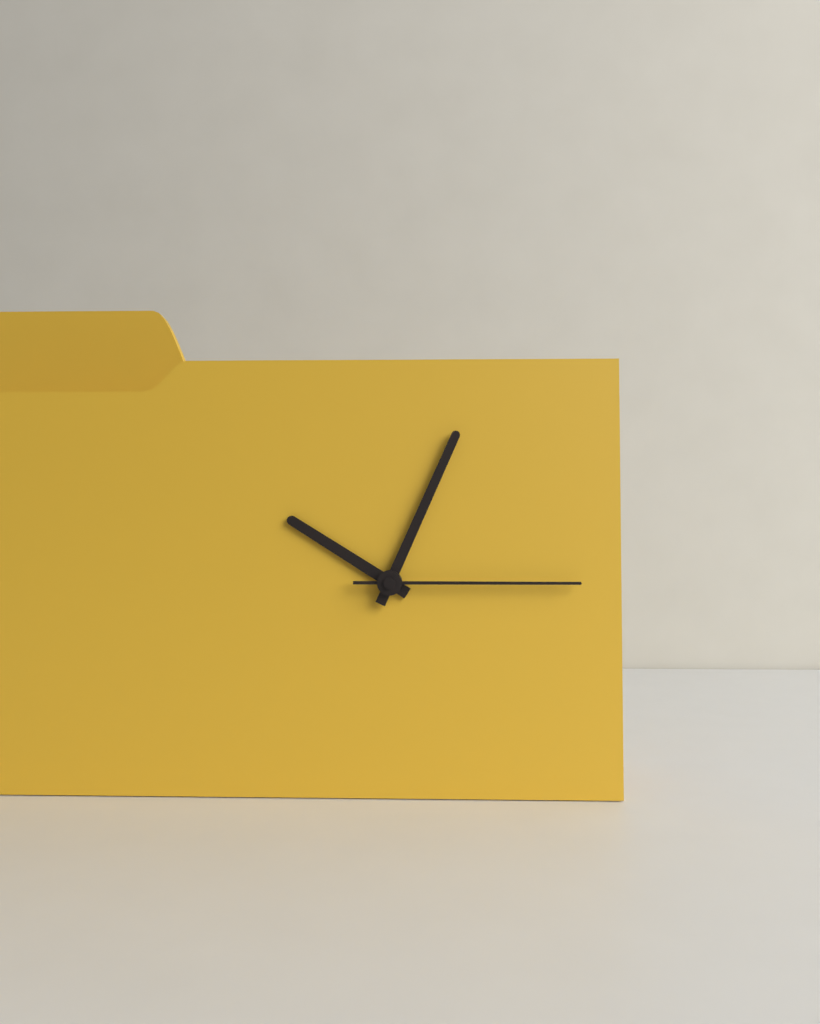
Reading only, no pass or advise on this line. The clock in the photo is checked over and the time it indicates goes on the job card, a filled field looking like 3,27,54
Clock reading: 10,04,15
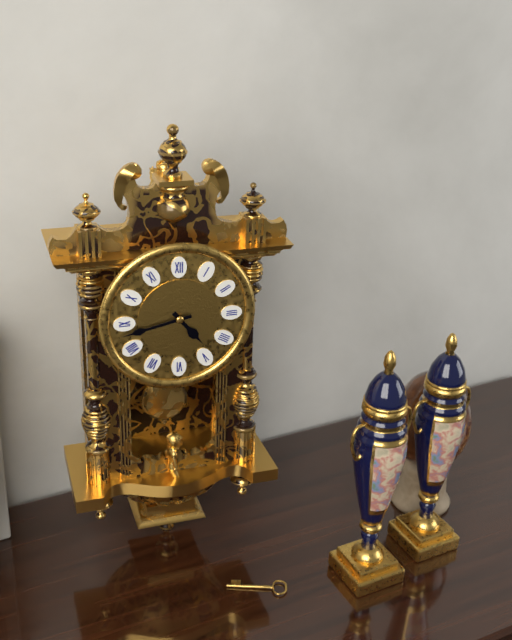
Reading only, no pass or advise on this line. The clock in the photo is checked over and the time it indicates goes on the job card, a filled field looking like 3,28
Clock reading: 4,43
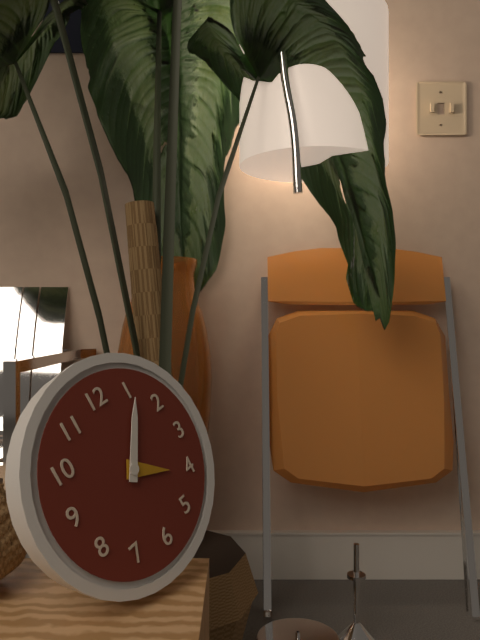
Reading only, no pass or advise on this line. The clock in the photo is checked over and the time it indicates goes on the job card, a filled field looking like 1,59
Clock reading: 4,06
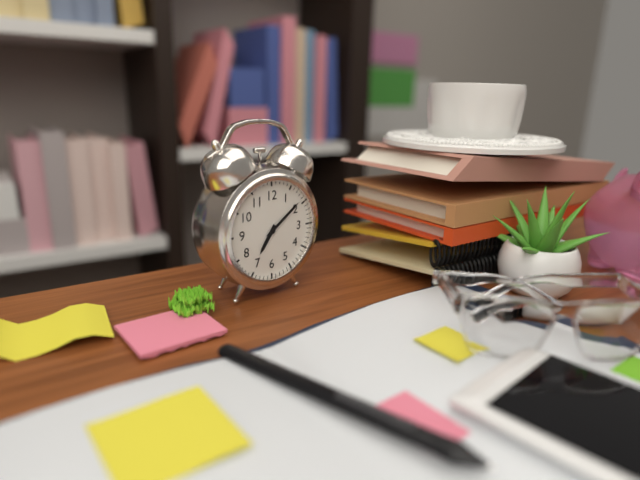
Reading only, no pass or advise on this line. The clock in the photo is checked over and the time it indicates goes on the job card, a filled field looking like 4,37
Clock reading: 7,09
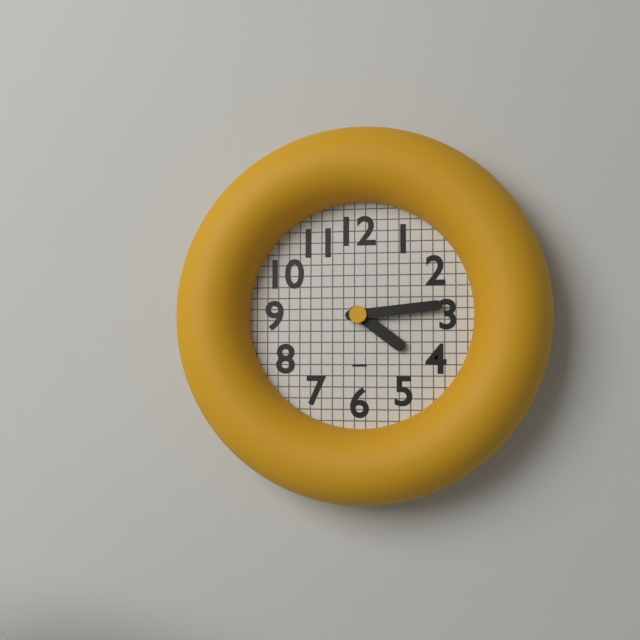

* * * * * * *

| WRITTEN TASK |
Reproduce the lines above, swapping every "job card" for "service sheet" and keeping everything else the same. Omit the pictures.

| WORKED SOLUTION |
Reading only, no pass or advise on this line. The clock in the photo is checked over and the time it indicates goes on the service sheet, a filled field looking like 3,27,54
Clock reading: 10,04,15
Reading only, no pass or advise on this line. The clock in the photo is checked over and the time it indicates goes on the service sheet, a filled field looking like 3,28
Clock reading: 4,43
Reading only, no pass or advise on this line. The clock in the photo is checked over and the time it indicates goes on the service sheet, a filled field looking like 1,59
Clock reading: 4,06
Reading only, no pass or advise on this line. The clock in the photo is checked over and the time it indicates goes on the service sheet, a filled field looking like 4,37
Clock reading: 7,09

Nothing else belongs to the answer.